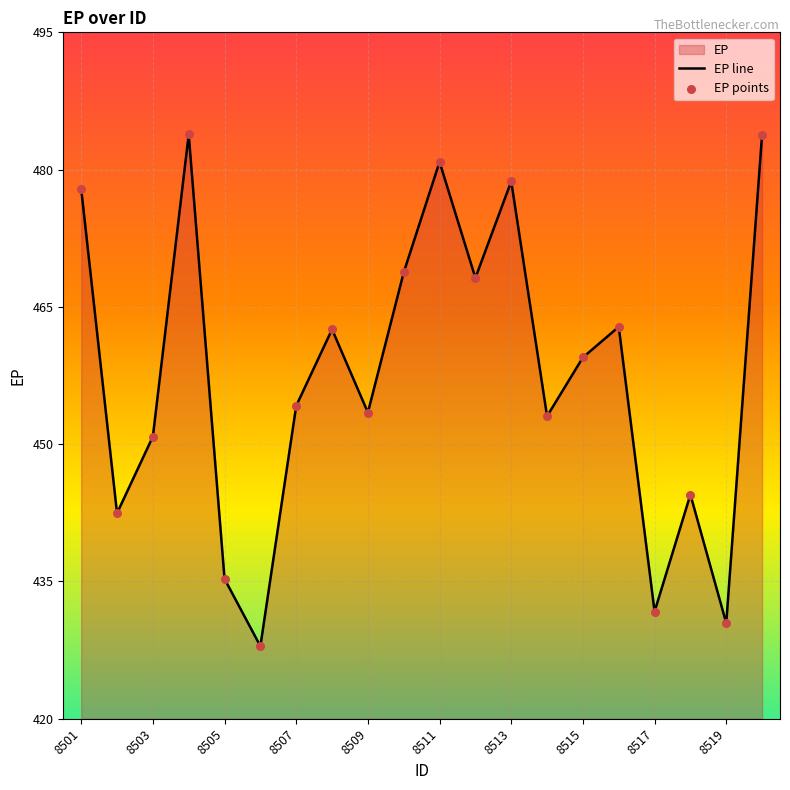

Approximately how many times larger is the value at 8516 compared to 8519?

1.1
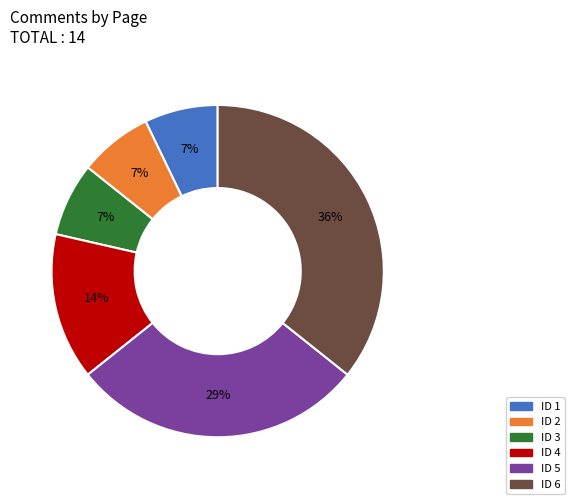

Is it true that ID 4 is 14% of the pie?

True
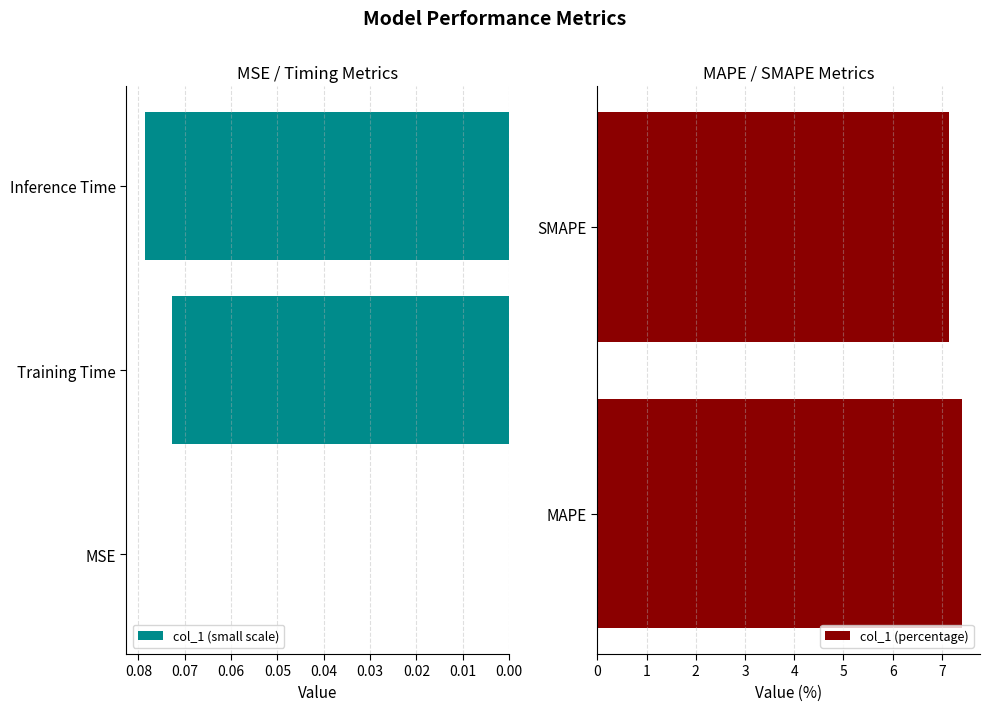

What is the sum of the values at MSE and Inference Time?

0.1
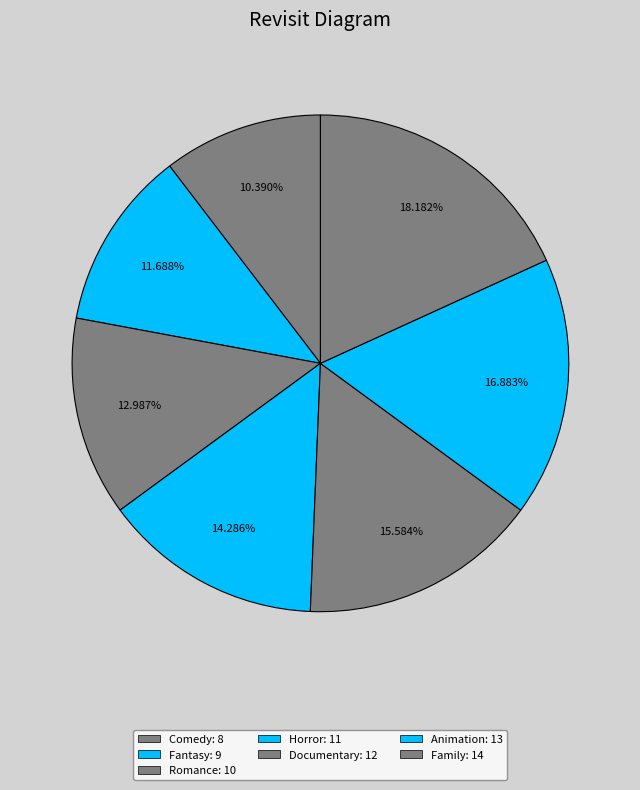

Is Family the majority of the pie?

No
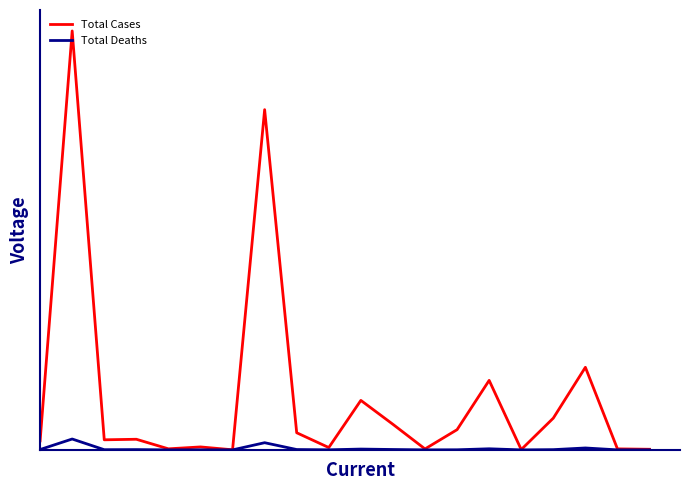

True or false: Total Cases and Total Deaths cross at least once.

False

----

> **Work instruction**
Please rewrite the lines of the rows above as a Markdown table with the columns Number and Line, numbering each line in order and skipping blank ones. Leave the pictures out of the answer.

> **Result below**
| Number | Line |
|---|---|
| 1 | Approximately how many times larger is the value at 8516 compared to 8519? |
| 2 | 1.1 |
| 3 | Is it true that ID 4 is 14% of the pie? |
| 4 | True |
| 5 | What is the sum of the values at MSE and Inference Time? |
| 6 | 0.1 |
| 7 | Is Family the majority of the pie? |
| 8 | No |
| 9 | True or false: Total Cases and Total Deaths cross at least once. |
| 10 | False |